PADOVA. Il pioppo cipressino era marcio, uno stato patologico visibile anche con una semplice occhiata alla corteccia. Bastava guardarlo. Ma forse quell’analisi “sul posto” dell’albero non è mai stata fatta, almeno così la pensa il pubblico ministero padovano Benedetto Roberti che ha chiuso formalmente l’inchiesta a carico del perito forestale Carlo Jacopo Zeffiro, 30 anni di Cervare Santa Croce, e si prepara a chiedere il processo nei suoi confronti. Le accuse? Omicidio colposo e falso. Già perché a causa di quell’albero malato, il pomeriggio del 26 agosto scorso morì l’operaio romeno Romeo Magdici 30 anni appena, residente a Mortise: c’era una bufera con raffiche di vento e l’automobilista, al volante della sua Renault Laguna Station (accanto sedeva la moglie, sul sedile posteriore la figlioletta di sette anni), stava percorrendo il tratto di via Avanzo, dietro la stazione ferroviaria, all’altezza del pioppo cipressino alto 23 metri e pesante oltre 90 quintali. All’improvviso l’albero si piegò piombando sull’abitacolo, sfiorando le due donne, schiacciando lo sfortunato marito e papà, morto quasi all’istante.
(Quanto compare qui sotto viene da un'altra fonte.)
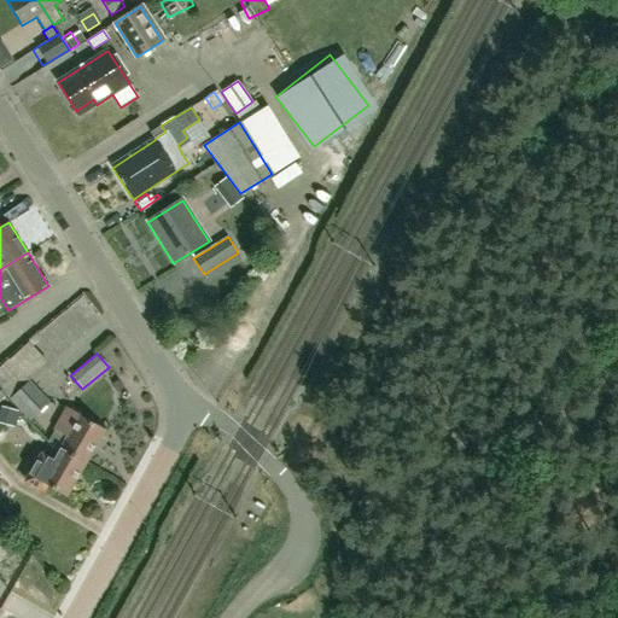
[(10,360),(0,367),(0,389),(30,423),(50,403),(10,360)]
Il 30 dicembre 2011 Zeffiro aveva ricevuto l’incarico di mettere a punto il censimento delle alberature nelle aree verdi dei quartieri 2 Nord (Arcella, San Carlo e Pontevigodarzere) e 5 sud-ovest (Savonarola, Armistizio, Paltana, Voltabrusegana e Mandria) con l’obbligo di classificare le piante dopo un sopralluogo, descrivendone lo stato fitosanitario e la struttura. Nella scheda tecnica datata 21 giugno 2012, redatta appena due mesi prima del tragico incidente, quel pioppo cipressino viene indicato in uno stato fitosanitario normale. La pubblica accusa - forte di una consulenza tecnica firmata da un esperto nominato dalla procura con la quale concorda il professor Lucio Montecchio, il tecnico nominato dalla famiglia della vittima tutelata dall’avvocato Federico Alati - contesta il fatto che l’albero era affetto da carie in profondità, fino alla base della pianta. Addirittura le radici, in parte marce, risultavano danneggiate da alcuni lavori. Insomma si trattava di «uno stato anomalo rilevabile visivamente da chiunque e tanto più da un esperto» sostiene la procura. Da qui la contestazione del reato di falso perché Zeffiro avrebbe redatto una scheda tecnica, attestando che l’albero non aveva alcuna problematica di tipo fitosanitario. La conseguenza? Di fronte a quel referto positivo, il Comune non decise il taglio della pianta che avrebbe evitato la tragedia.